- [PASSAGE]
-=-=-=-=-
Proche des communautés à la base par son expérience d’agent de développement communautaire à Nikki – Pèrèrè – Kalalé – Sinandé – N’dali, elle a pu les former à mieux utiliser les infrastructures construites pour elles. Aussi a-t-elle œuvré par le projet DroFF (Droit des filles et des femmes) à l’autonomisation de la gent féminine. Récemment, elle a coopéré avec la GIZ au renforcement de capacités des femmes transformatrices du karité en beurre.

Engagée pour l’éducation, celle qui aurait pu être médecin pédiatre coordonne les associations des parents d’élèves du Borgou-Alibori. Toutes ses casquettes n’ont pas étouffé en elle son aspiration profonde. A l’instar de l’arbre du « Gouverneur » qui fructifie toute l’année quand il est bien arrosé, Rosalie estime avoir été beaucoup portée par la bienveillance masculine et se fait le devoir d’apporter de son eau « par la formation » pour arroser d’autres jeunes filles pour qu’elles produisent de bons fruits.
-=-=-=-=-
- [MATÉRIEL EXTRAIT]
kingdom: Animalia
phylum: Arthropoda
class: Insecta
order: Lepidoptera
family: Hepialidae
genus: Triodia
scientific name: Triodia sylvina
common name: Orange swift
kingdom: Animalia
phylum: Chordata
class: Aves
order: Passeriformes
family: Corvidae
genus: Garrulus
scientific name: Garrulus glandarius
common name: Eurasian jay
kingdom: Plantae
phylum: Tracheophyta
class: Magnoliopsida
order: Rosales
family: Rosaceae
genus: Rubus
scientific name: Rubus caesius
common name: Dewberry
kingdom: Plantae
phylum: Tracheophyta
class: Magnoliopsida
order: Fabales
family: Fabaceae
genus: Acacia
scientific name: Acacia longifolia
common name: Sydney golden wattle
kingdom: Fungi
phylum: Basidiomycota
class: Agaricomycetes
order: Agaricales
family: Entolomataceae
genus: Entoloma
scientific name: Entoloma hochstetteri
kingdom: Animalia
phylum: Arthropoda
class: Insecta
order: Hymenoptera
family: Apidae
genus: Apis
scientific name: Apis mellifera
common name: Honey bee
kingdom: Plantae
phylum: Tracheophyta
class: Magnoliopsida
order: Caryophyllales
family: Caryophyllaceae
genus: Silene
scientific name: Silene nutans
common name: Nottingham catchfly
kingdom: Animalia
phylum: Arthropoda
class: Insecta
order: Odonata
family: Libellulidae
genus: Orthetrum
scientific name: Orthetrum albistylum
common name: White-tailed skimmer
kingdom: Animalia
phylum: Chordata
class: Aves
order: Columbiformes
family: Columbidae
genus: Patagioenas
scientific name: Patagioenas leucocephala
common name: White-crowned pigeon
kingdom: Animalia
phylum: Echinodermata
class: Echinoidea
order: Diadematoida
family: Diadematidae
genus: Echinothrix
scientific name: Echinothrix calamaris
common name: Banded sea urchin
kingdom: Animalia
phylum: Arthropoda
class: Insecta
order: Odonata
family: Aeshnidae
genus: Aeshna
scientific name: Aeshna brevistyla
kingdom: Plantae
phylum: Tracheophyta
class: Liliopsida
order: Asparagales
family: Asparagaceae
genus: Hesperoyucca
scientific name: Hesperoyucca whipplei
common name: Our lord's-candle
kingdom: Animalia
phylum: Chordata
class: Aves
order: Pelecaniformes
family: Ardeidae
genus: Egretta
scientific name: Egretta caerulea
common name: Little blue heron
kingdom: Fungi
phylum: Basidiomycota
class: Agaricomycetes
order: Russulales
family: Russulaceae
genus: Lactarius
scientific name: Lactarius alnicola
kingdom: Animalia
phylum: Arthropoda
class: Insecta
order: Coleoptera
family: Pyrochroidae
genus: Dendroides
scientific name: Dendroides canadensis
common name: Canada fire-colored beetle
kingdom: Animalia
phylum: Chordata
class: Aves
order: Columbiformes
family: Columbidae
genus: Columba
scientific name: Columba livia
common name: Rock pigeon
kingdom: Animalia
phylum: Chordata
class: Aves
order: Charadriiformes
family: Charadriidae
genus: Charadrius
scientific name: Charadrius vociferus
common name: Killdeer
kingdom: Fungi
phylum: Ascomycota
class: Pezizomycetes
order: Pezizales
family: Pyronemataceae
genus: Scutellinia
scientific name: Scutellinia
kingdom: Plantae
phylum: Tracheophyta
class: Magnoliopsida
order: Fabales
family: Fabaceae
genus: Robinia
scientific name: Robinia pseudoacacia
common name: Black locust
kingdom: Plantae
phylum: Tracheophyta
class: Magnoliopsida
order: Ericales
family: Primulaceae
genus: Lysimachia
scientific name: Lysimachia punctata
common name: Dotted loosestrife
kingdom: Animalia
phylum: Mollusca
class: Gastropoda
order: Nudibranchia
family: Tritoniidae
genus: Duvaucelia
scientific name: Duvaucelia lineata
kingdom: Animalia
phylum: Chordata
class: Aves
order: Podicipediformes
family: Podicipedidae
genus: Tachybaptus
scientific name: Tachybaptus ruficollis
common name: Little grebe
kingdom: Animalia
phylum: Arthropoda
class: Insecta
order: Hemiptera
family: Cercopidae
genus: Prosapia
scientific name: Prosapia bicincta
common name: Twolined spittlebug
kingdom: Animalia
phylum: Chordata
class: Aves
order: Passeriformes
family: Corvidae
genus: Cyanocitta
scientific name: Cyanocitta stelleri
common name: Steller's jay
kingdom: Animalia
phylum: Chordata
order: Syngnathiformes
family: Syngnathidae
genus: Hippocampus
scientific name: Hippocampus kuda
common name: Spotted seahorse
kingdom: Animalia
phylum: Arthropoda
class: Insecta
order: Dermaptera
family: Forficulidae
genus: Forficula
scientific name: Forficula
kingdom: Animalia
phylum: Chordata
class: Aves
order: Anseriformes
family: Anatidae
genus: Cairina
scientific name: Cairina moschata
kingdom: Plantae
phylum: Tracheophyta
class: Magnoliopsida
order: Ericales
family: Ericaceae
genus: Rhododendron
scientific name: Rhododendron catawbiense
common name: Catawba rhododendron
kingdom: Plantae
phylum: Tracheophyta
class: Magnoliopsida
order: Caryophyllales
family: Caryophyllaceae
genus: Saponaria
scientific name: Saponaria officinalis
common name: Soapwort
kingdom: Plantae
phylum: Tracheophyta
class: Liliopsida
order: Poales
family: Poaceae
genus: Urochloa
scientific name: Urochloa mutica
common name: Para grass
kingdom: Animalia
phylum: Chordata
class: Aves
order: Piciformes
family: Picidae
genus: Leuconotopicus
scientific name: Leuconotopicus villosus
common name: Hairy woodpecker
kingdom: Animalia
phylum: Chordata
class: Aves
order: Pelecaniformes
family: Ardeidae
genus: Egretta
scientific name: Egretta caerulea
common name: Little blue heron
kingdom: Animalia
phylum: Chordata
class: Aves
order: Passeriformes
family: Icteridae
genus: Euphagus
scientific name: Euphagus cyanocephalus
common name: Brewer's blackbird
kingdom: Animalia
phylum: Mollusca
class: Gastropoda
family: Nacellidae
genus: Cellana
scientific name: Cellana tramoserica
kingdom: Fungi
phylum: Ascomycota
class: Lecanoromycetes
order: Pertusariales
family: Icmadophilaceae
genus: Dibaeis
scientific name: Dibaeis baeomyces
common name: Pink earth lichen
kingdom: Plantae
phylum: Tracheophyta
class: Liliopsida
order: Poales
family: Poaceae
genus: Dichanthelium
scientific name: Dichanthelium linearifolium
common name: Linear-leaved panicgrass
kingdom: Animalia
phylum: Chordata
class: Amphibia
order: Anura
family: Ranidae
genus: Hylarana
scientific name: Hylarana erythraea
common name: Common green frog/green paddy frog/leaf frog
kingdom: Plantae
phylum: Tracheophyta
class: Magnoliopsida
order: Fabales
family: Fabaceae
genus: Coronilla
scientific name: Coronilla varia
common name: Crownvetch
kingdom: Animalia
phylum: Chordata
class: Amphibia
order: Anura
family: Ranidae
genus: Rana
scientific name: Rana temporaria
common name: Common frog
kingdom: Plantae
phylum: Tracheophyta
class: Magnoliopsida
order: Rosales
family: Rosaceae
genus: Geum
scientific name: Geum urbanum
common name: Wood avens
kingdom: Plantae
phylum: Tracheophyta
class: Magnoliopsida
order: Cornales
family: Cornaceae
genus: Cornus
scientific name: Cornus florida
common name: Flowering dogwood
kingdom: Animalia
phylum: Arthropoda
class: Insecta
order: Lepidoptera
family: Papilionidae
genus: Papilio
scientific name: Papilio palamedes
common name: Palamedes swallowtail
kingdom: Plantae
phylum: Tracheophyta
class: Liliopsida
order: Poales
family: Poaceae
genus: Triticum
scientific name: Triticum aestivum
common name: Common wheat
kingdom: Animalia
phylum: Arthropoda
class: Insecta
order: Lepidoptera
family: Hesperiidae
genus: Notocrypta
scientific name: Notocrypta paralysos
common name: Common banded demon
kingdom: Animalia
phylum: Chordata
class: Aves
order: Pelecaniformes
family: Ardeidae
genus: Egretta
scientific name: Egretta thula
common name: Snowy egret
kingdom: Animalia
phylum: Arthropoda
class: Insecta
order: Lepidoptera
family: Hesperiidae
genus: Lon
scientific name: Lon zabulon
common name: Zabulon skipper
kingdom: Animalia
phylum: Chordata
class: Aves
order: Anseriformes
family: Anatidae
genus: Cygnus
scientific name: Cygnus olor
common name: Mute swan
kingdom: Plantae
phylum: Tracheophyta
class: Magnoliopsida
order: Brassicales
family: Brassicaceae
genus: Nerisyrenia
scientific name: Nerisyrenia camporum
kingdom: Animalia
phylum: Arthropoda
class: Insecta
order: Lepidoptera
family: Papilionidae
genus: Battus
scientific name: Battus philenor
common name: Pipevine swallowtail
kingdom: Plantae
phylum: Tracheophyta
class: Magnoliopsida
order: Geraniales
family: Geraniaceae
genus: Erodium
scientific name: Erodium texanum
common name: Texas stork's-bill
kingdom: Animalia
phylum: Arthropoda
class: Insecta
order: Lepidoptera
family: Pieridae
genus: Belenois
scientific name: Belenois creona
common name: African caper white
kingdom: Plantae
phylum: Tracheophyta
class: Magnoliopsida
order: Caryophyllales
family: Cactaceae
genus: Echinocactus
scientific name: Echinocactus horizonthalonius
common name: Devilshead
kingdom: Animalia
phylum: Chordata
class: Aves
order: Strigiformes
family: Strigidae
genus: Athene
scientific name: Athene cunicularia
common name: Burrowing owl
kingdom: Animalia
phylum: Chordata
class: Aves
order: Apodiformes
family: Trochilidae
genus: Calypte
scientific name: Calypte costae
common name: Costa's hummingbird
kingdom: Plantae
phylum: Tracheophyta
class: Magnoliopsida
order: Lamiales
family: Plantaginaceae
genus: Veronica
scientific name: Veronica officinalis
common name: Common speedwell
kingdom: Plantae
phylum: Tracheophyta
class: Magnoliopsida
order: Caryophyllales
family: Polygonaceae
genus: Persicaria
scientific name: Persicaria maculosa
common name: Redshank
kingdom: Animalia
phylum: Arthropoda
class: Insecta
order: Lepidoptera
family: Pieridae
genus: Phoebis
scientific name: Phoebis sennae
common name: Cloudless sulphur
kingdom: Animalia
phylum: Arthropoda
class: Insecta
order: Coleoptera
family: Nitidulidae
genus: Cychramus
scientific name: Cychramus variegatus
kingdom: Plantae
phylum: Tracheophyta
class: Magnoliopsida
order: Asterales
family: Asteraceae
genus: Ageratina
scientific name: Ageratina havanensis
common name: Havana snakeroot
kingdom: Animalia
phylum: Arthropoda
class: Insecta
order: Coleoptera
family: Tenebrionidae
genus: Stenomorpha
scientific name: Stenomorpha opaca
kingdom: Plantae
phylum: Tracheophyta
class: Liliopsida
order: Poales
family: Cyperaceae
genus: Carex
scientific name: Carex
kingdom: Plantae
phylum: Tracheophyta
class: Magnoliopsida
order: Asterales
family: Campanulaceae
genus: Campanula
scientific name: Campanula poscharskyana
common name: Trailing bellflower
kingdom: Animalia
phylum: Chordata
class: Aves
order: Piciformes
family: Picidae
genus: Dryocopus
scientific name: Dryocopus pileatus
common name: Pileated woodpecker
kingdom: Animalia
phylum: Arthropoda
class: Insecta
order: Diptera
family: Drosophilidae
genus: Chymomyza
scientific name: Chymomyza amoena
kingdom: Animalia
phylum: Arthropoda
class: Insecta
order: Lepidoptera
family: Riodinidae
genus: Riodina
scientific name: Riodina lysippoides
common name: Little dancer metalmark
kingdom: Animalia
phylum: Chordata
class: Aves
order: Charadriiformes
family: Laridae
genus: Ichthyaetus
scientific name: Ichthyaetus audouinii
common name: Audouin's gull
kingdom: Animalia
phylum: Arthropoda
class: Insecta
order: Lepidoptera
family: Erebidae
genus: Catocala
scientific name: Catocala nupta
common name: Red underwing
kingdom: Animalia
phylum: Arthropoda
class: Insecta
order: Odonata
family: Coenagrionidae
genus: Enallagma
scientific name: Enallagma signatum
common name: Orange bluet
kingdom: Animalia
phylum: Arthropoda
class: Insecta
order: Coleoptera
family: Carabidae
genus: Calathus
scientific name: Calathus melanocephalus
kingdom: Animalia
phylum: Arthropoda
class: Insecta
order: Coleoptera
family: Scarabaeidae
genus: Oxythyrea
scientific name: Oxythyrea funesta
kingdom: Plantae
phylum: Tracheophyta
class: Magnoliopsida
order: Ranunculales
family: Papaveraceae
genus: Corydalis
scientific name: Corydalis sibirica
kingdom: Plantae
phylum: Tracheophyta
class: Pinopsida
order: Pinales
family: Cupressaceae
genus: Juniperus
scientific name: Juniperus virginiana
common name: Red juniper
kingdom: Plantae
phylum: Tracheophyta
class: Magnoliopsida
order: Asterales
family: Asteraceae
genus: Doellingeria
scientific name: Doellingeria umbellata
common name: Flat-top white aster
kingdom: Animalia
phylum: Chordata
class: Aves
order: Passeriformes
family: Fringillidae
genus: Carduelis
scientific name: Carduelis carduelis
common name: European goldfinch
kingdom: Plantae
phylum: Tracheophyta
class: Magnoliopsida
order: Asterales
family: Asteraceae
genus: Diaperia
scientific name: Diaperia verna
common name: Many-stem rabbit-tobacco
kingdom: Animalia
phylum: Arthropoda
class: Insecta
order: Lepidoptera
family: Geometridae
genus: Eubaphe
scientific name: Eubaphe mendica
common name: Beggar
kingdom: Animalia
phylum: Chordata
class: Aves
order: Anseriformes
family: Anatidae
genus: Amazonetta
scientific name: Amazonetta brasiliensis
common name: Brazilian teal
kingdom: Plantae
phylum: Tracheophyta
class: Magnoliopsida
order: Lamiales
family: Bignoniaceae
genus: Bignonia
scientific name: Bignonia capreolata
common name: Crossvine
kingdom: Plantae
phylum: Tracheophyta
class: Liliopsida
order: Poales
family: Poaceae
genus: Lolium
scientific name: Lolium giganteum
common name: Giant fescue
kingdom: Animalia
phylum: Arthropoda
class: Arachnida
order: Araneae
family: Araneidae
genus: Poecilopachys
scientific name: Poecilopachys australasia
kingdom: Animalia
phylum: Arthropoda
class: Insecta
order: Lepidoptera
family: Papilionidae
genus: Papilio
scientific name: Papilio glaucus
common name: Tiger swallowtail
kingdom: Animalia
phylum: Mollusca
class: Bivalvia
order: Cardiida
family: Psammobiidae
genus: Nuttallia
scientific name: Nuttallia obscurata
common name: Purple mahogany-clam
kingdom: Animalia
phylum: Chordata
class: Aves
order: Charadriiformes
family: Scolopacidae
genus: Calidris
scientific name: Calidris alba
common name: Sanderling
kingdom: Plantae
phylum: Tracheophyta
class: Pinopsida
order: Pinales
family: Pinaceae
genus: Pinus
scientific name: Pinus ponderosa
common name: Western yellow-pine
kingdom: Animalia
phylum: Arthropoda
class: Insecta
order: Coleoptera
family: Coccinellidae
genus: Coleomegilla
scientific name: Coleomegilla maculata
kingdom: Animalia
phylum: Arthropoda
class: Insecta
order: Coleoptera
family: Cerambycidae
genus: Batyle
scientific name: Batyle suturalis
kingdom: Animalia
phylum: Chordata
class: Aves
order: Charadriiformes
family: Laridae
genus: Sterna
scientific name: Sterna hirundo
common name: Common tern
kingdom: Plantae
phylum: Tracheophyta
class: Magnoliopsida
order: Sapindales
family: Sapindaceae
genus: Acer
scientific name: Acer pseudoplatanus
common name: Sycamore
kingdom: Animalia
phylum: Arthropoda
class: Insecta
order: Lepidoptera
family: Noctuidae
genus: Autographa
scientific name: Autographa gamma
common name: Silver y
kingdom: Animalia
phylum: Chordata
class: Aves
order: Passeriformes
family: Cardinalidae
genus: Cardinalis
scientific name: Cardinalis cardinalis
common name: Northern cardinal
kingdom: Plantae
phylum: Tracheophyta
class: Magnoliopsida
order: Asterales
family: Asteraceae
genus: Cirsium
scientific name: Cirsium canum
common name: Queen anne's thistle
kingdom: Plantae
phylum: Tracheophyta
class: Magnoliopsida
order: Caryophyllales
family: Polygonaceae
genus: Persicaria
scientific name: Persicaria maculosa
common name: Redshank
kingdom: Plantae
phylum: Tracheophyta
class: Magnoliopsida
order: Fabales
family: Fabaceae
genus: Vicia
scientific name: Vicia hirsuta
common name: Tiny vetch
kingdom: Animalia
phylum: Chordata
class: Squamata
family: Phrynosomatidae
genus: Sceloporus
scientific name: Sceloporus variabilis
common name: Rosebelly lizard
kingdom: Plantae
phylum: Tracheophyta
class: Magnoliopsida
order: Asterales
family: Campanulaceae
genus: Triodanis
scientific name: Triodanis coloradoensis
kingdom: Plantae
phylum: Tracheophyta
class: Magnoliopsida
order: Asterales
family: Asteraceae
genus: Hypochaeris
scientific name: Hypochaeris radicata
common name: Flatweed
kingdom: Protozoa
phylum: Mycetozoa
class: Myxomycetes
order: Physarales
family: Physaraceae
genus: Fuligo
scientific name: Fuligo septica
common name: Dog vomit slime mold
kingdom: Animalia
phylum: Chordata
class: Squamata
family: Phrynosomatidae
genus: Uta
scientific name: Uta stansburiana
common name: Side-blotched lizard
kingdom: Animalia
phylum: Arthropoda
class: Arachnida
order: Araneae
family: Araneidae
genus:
-=-=-=-=-
- [CONSIGNE 1] Résumez en deux phrases le texte consacré au parcours de Rosalie.
- [CONSIGNE 2] Rédigez la suite du texte sur le parcours de Rosalie en reprenant après sa dernière phrase.

- [RÉSULTAT 1] Forte de son expérience d'agent de développement communautaire dans plusieurs localités, Rosalie a formé les communautés à mieux utiliser leurs infrastructures, a œuvré à l'autonomisation des femmes avec le projet DroFF et a récemment coopéré avec la GIZ pour renforcer les capacités des transformatrices de karité. Engagée pour l'éducation, elle coordonne les associations des parents d'élèves du Borgou-Alibori et, estimant avoir été portée par la bienveillance masculine, veut à son tour aider d'autres jeunes filles par la formation.

- [RÉSULTAT 2]
L’ART GRIOTIQUE ET ELLE

Rosalie Baké KOROGONÉ

Femme de conviction, elle a grandi auprès de son frère, professeur certifié de lettres, un intellectuel qui a toujours été fier de dire à qui veut l’entendre : « Je suis griot ». Elle a toujours voulu lui ressembler, comme à leur père, cadre de l’administration coloniale, lui aussi très fier d’être griot. Il a toujours soutenu l’envie de sa fille Rosalie de pratiquer l’art griotique même si elle n’a commencé qu’après sa mort.

Se remémorant leur soutien inconditionnel, la voix de la griote tremble d’emotion quand elle parle de ses modèles et en particulier de son frère aîné Yérima (« le fils aîné » en Bariba) Prosper Korogoné, décédé en 2021 à 72 ans. Pourrait-elle oublier ce jour de septembre 2013, où il la fit venir dans l’école qu’il a fondé (Complexe scolaire Socrate) ?

« Petite sœur, descend ce tambourin ! Le veux-tu ? Vas-tu en jouer ? Ton mari va-t-il l’accepter ? » Elle répondit OUI à toutes les questions sauf à la dernière : « Je ne sais pas », avait-t-elle répondu. « Rentre à la maison avec ! » lui dit son frère avant de poursuivre: « Si ton mari n’en veut dans sa chambre, ramène le moi. Je vous raccompagnerai tous les deux à lui. Mais je suis sûr qu’il ne te dira pas NON : il acceptera ».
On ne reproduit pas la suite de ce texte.